Panama, Kumana, Helawa and Ragamwela residents who have tried to resettle after the war say they were prohibited by the SLN, which the villagers charge of land grabbing.
Residents of Ragamwela who were chased away by an armed group almost a year ago say they are now helpless and no progress has been made in investigations over the attack.
A farmer, S Upali Attanayake told journalist Wasantha Chandrapala that it is extremely difficult for the families to survive as they have no land to cultivate.
In Ragamwela, nobody is allowed to resettle or cultivate the lands. The only presence in the village is a police check point.
Lagoon fishing 'threatned'
K Jayawardene, a resident of Panama told BBC Sandeshaya: "When the terrorist problem was over, the navy came and grabbed our land. Now they have built their own houses just behind our lands."
And fishermen are too are complaining of another serious problem they face.

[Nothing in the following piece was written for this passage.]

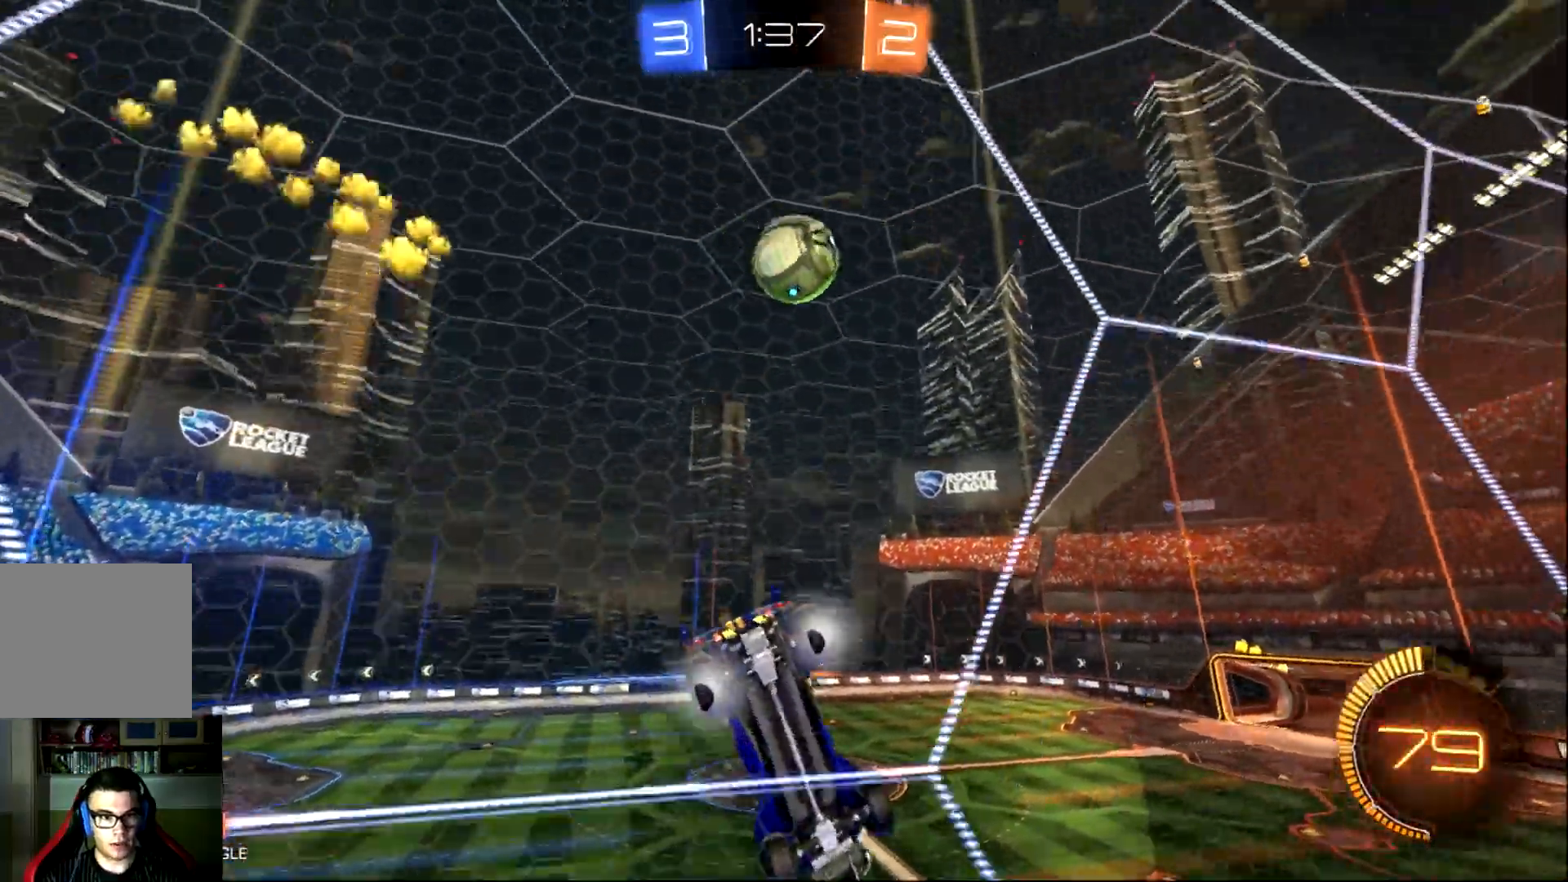
{"buttons": ["R2"], "left_stick": "right", "events": [[133, "left_stick", "center"], [233, "left_stick", "right"]]}
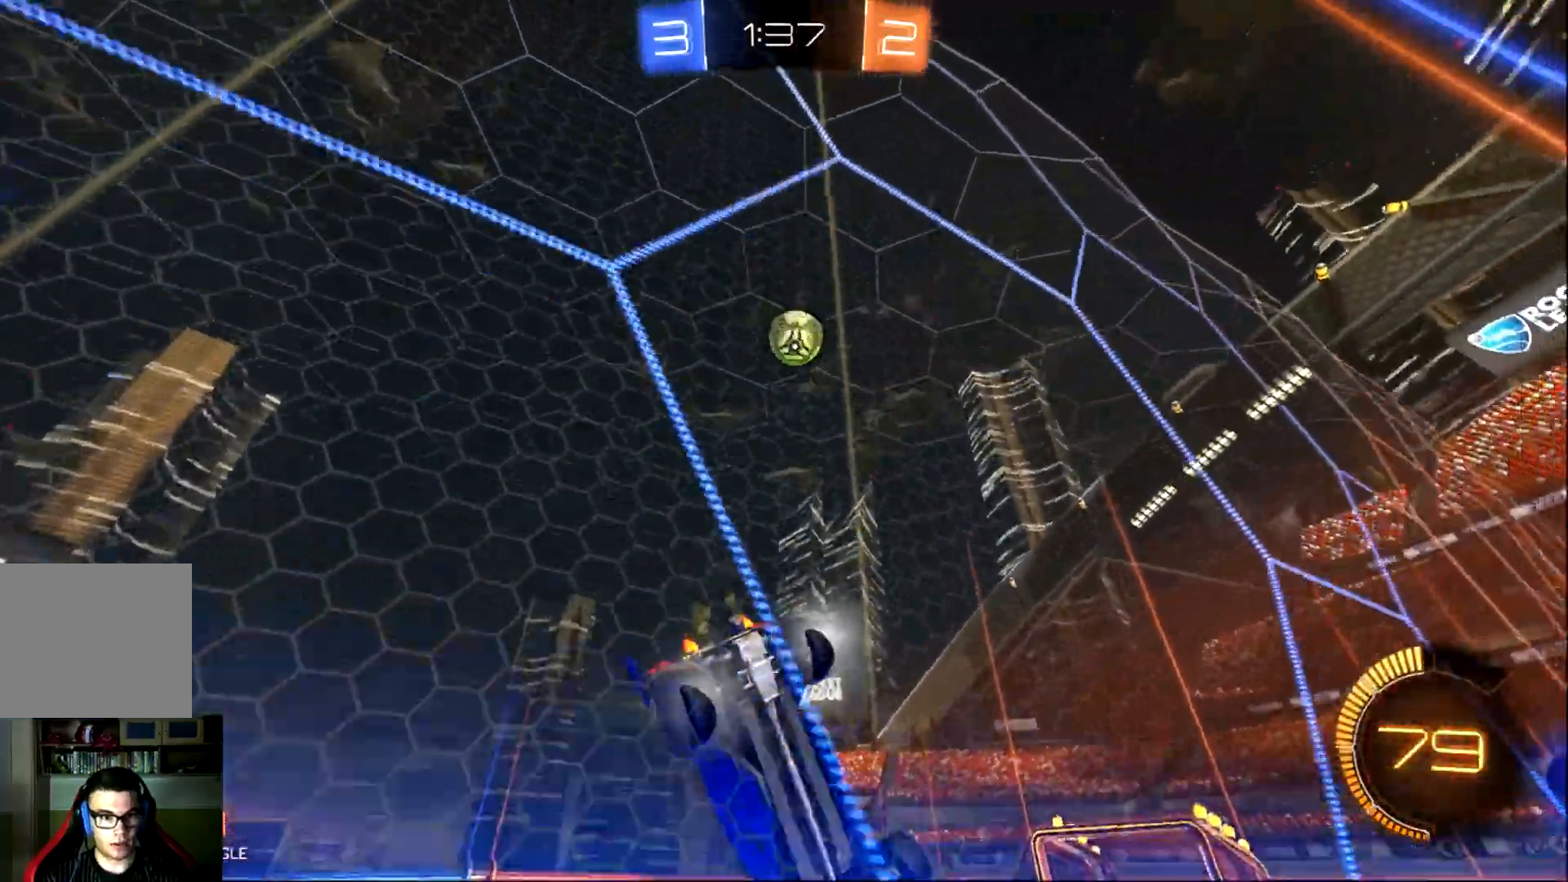
{"buttons": ["R2"], "left_stick": "center", "events": [[201, "left_stick", "center"]]}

They fear of losing the Panama lagoon where the livelihood for centuries has been fishing.
A protesting fisherman told BBC Sinhala service, Sandeshaya "We have been living in this lagoon. Now for a few weeks navy does not allow us to come to the lagoon."
"Even our lands were forcefully grabbed. We were beaten and chased away from our lands," he added.
"They have built an electric wire surrounding our lands. All our lands were captured," said another resident.
But the SLN denies accusations that it is grabbing residents land to establish a new camp.
SLN spokesman, Commander Kosala Warnakulasuriya told journalist Wasantha Chandrapala that the new camp is established in a land provided by the ministry of defence.
"The main reason for the new camp is to strengthen the security in the area. Grabbing land from residents is not happening at all," he said.
Panama is in the vicinity of the Yala wildlife sanctuary and the Arugambay surfing resort.
Tourism industry in the area, seeing a revival following decades of war, has attracted the interest of many local and international investors.
Many mega-projects, including new Tourism Promotion Zones in Kalpitiya, in north western Sri Lanka, are under way to welcome new arrivals.
In Kalpitiya, a new zone where fourteen islands are for lease is being developed with facilities for adventure tourism, as well as whale and dolphin-watching and an underwater visitor centre.